Assad's police state was known for generations as one of the harshest in the Middle East, holding hundreds of thousands of political prisoners. On Sunday, elated inmates poured out of jails. Reunited families wept in joy. Newly freed prisoners were filmed running through the Damascus streets holding up their hands to show how many years they had been in prison.

One of the final areas to fall was the Mediterranean coast, heartland of Assad's Alawite sect and site of Russia's naval base.

Two Alawite residents said so far the situation had been better than expected, seemingly without retribution against Alawites. One said a friend was visited at home by rebels who told him to hand over any weapons he had, which he did.

Near Latakia, rebels had yet to enter the Assad family’s ancestral village of Qardaha, site of a mausoleum for Assad's father who seized power in a coup in 1970 and ruled until his death in 2000. A resident said all senior figures tied to Assad had left.

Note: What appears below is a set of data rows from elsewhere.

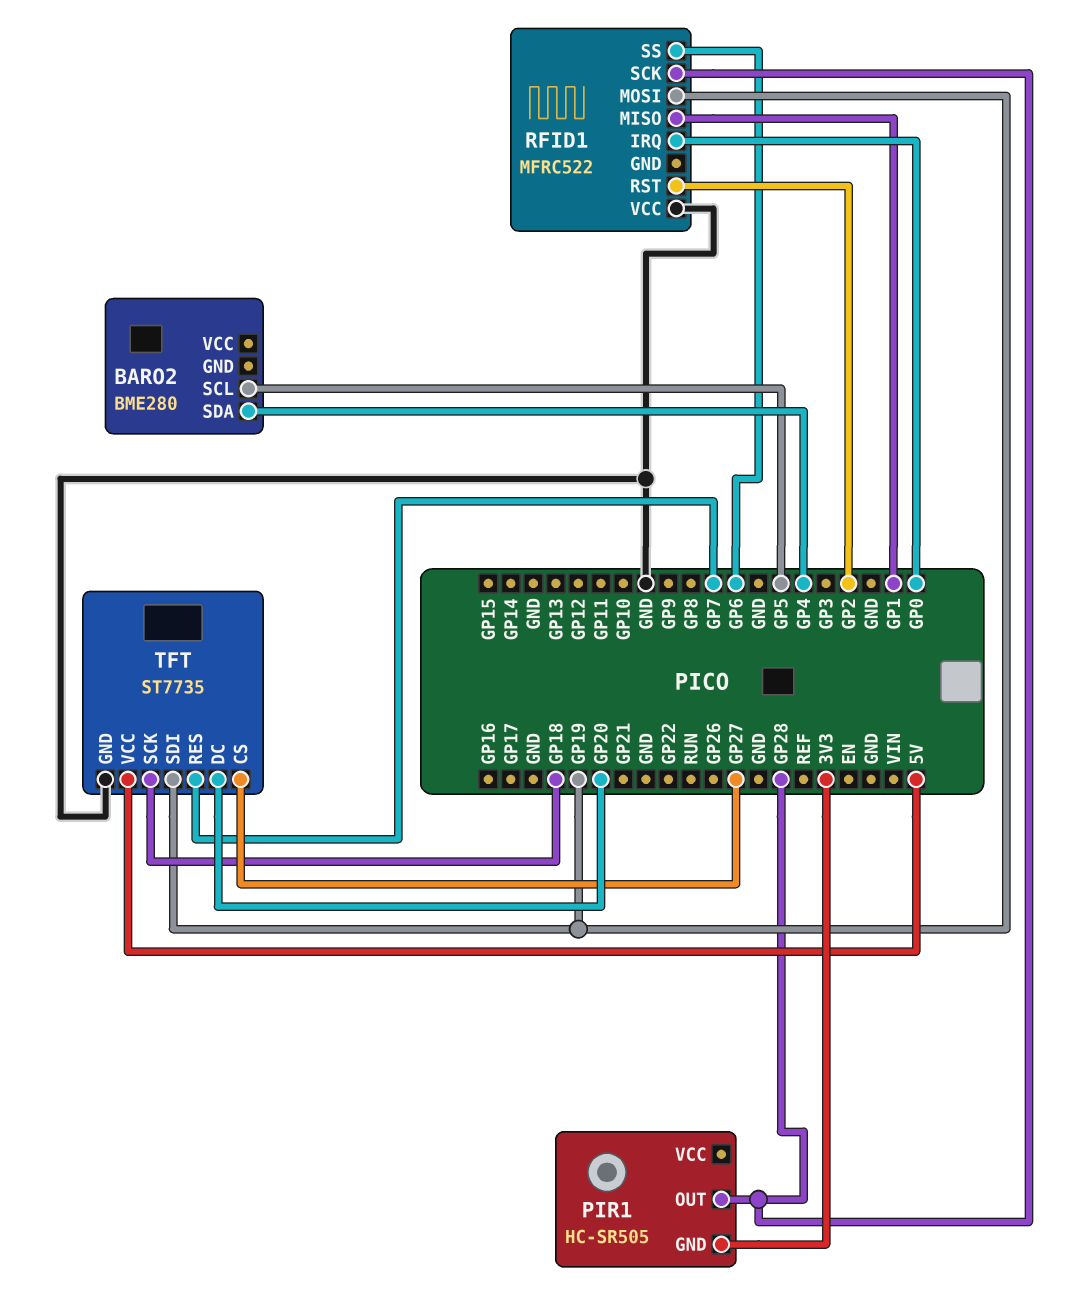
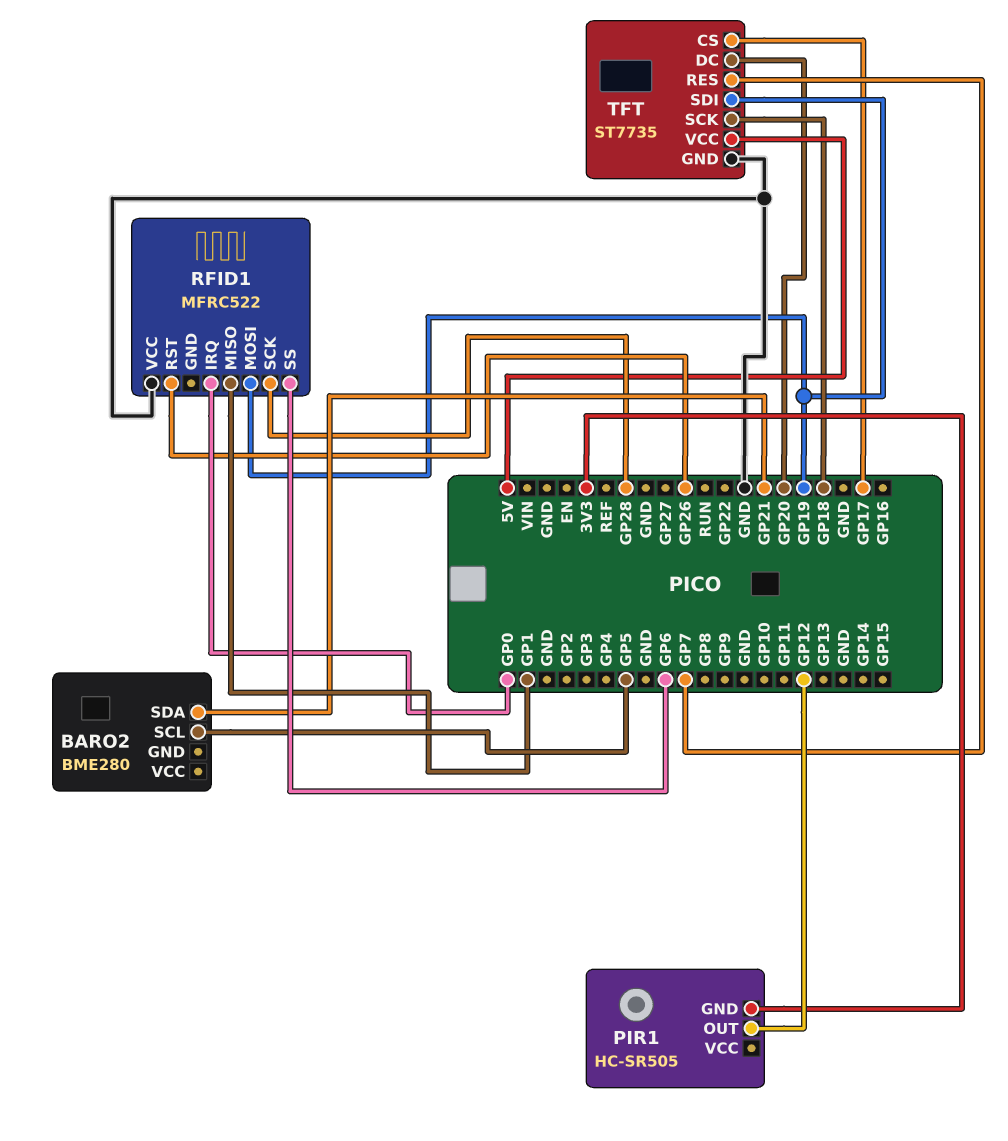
BARO2 pin SDA: GP4 -> GP21
PIR1 pin OUT: GP28 -> GP12
RFID1 pin RST: GP2 -> GP26
TFT pin CS: GP27 -> GP17

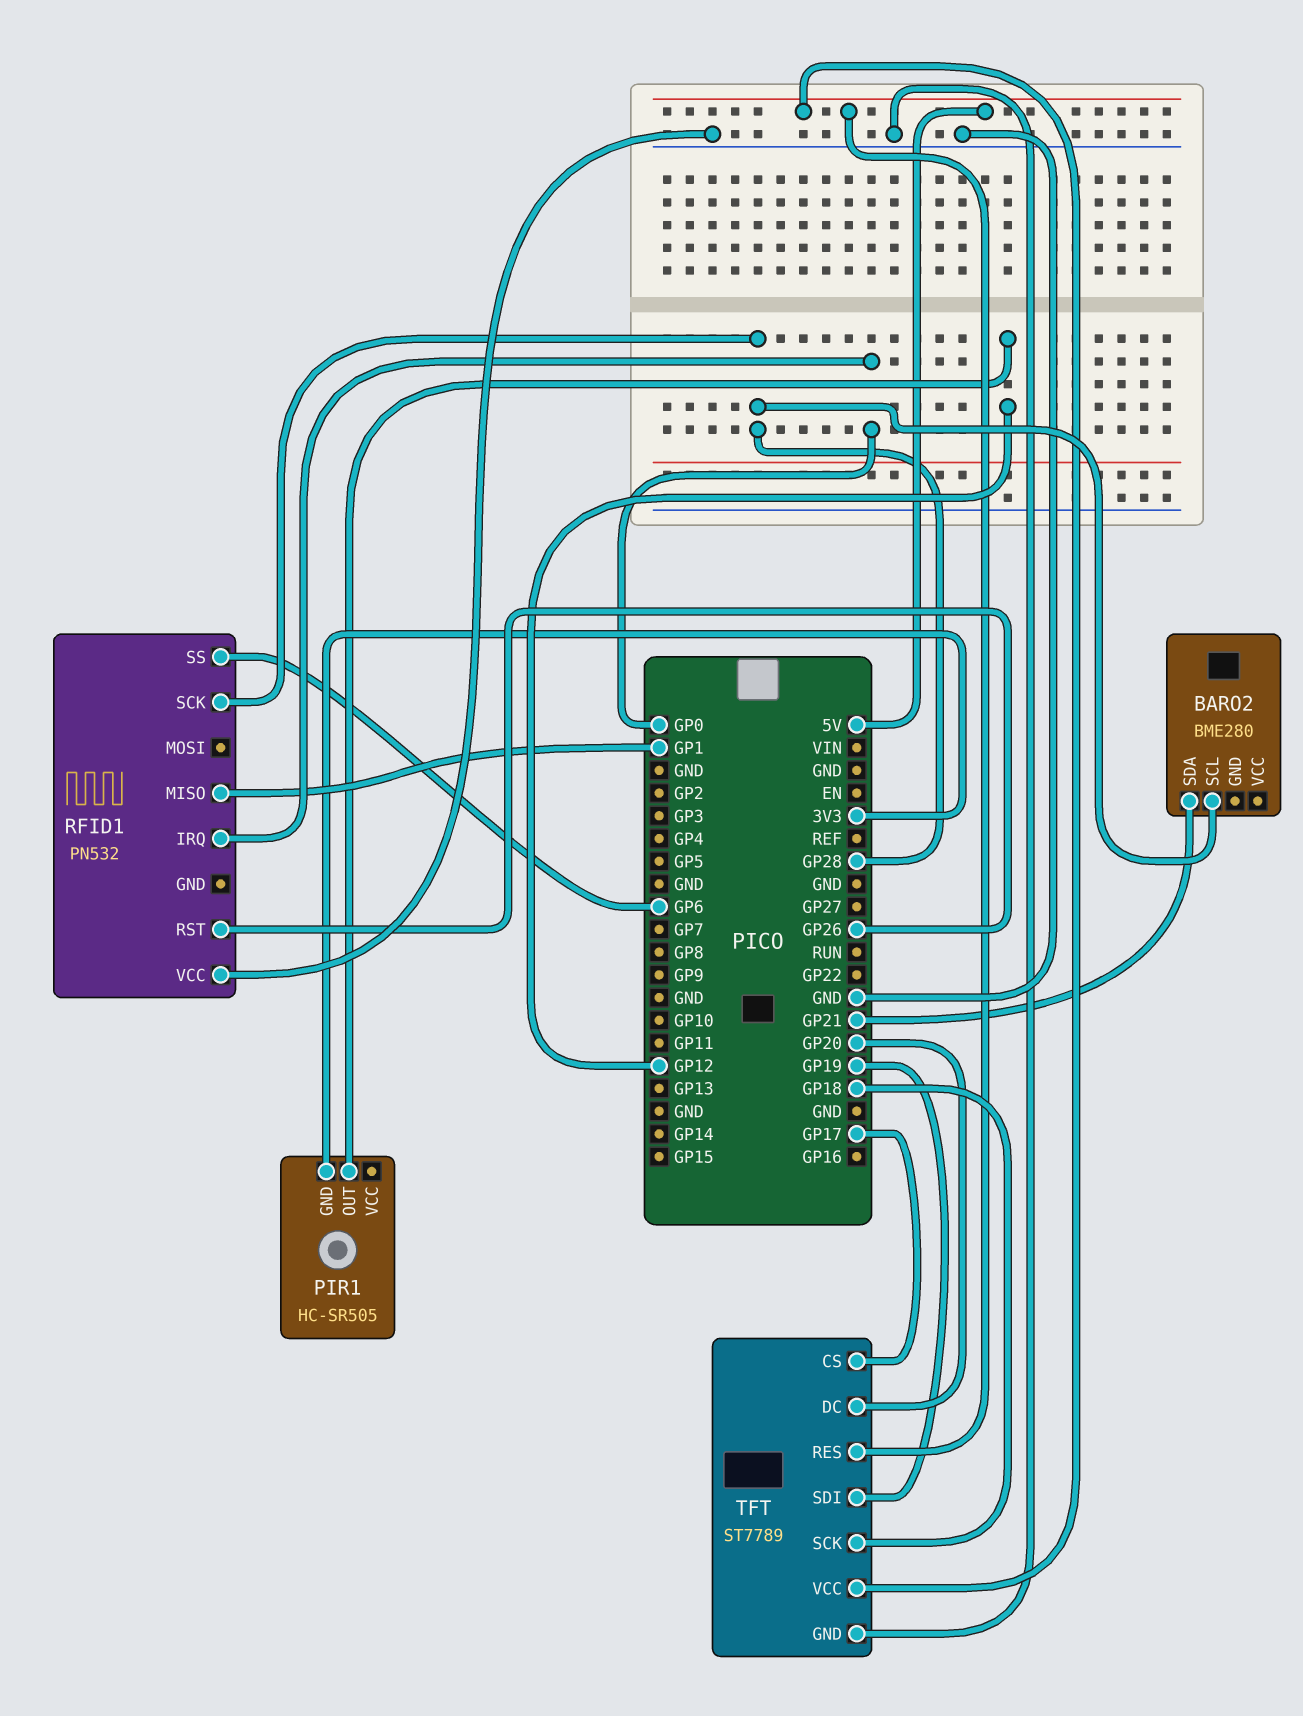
BARO2 pin SCL: GP5 -> GP28
RFID1: MFRC522 -> PN532
RFID1 pin MOSI: GP19 -> none
TFT: ST7735 -> ST7789
TFT pin RES: GP7 -> 5V

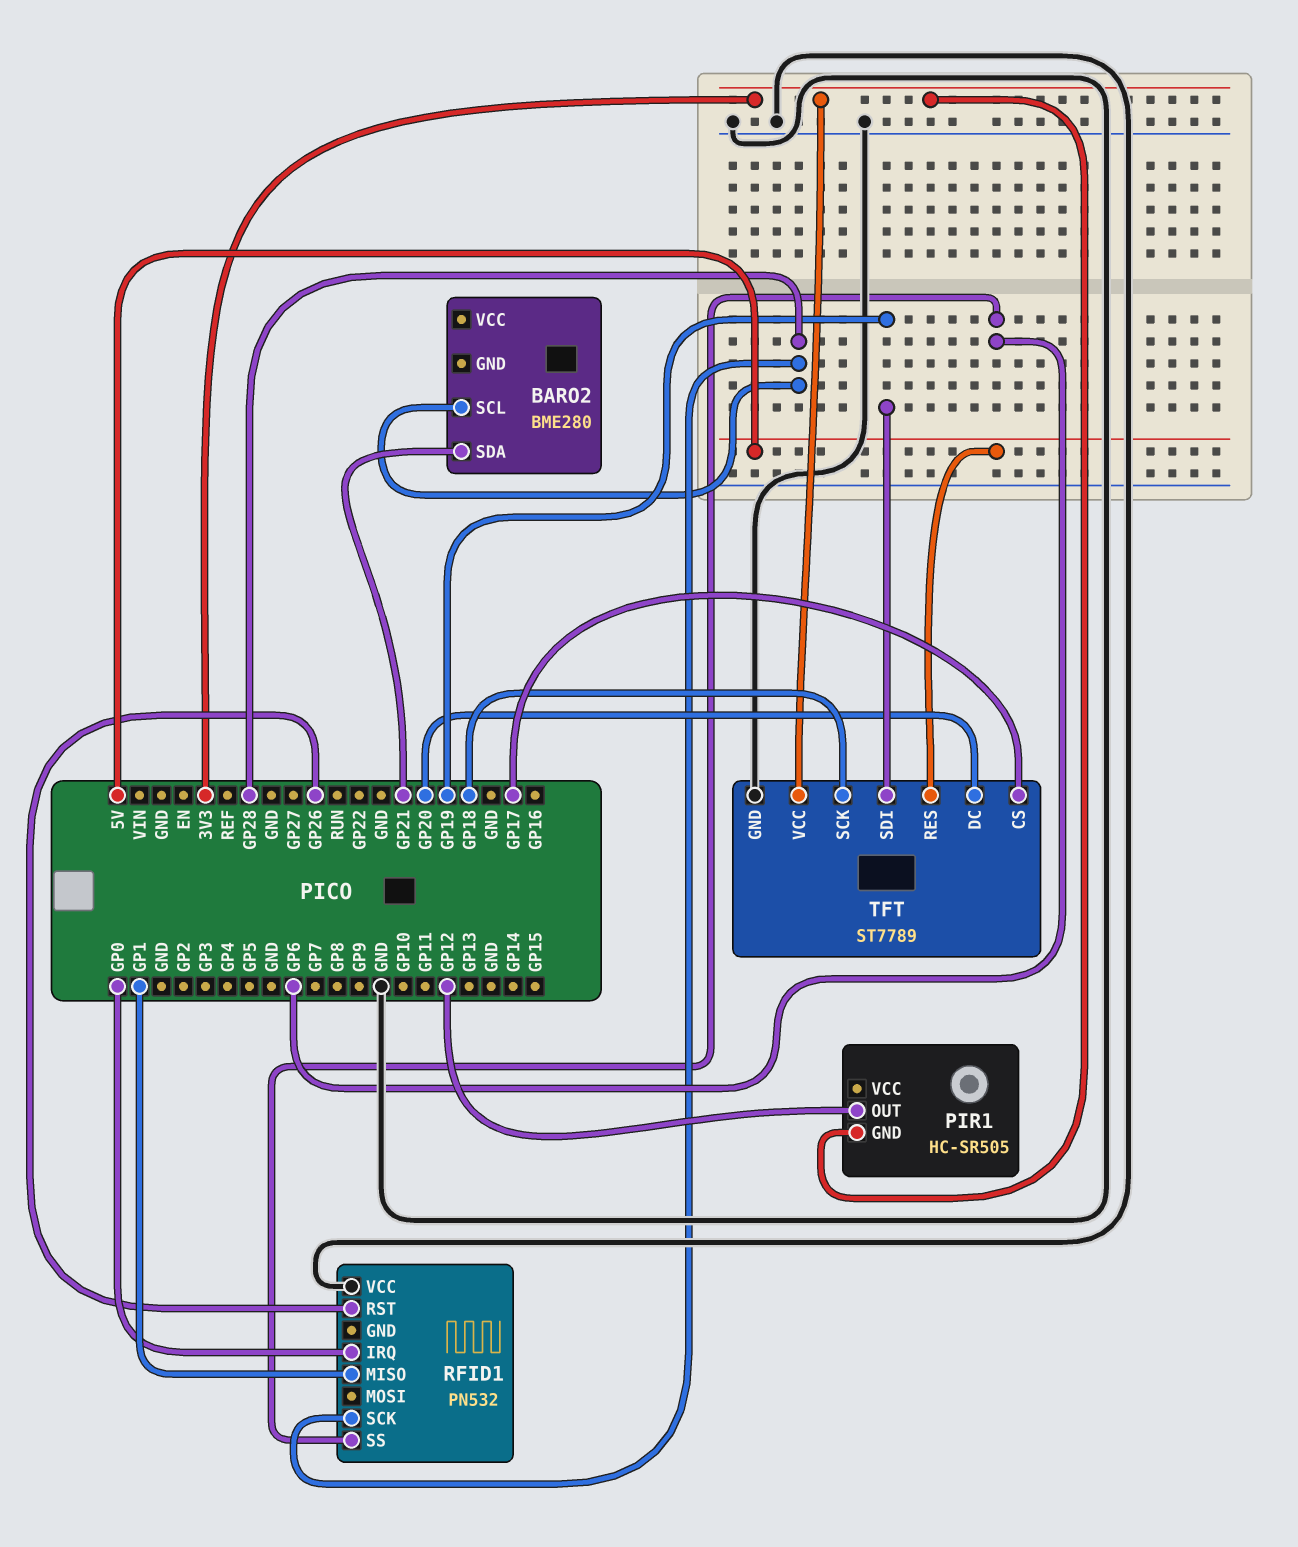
TFT pin VCC: 5V -> 3V3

The Kremlin said it was too early to know the future of Russia's military bases in Syria, but it would discuss the issue with the new authorities.

Israel, US launch strikes

Israel said Assad's fall was a direct consequence of Israel's punishing assault on Iran's Lebanese allies Hezbollah, who had propped up Assad for years but were decimated since September by an Israeli air and ground campaign.

Since rebels entered Damascus, Israel has struck sites in Syria. Israeli officials said those air strikes would carry on for days, to keep Assad's former arsenal out of hostile hands.

The US, which has 900 soldiers in Syria alongside Kurdish-led forces in the east, said its forces hit around 75 targets in air strikes on Islamic State on Sunday.

The US-backed Kurdish forces have clashed with Turkey-backed rebels in the north. A video, verified by Reuters, showed rebels entering the town of Manbij, captured from the Kurdish forces on Monday.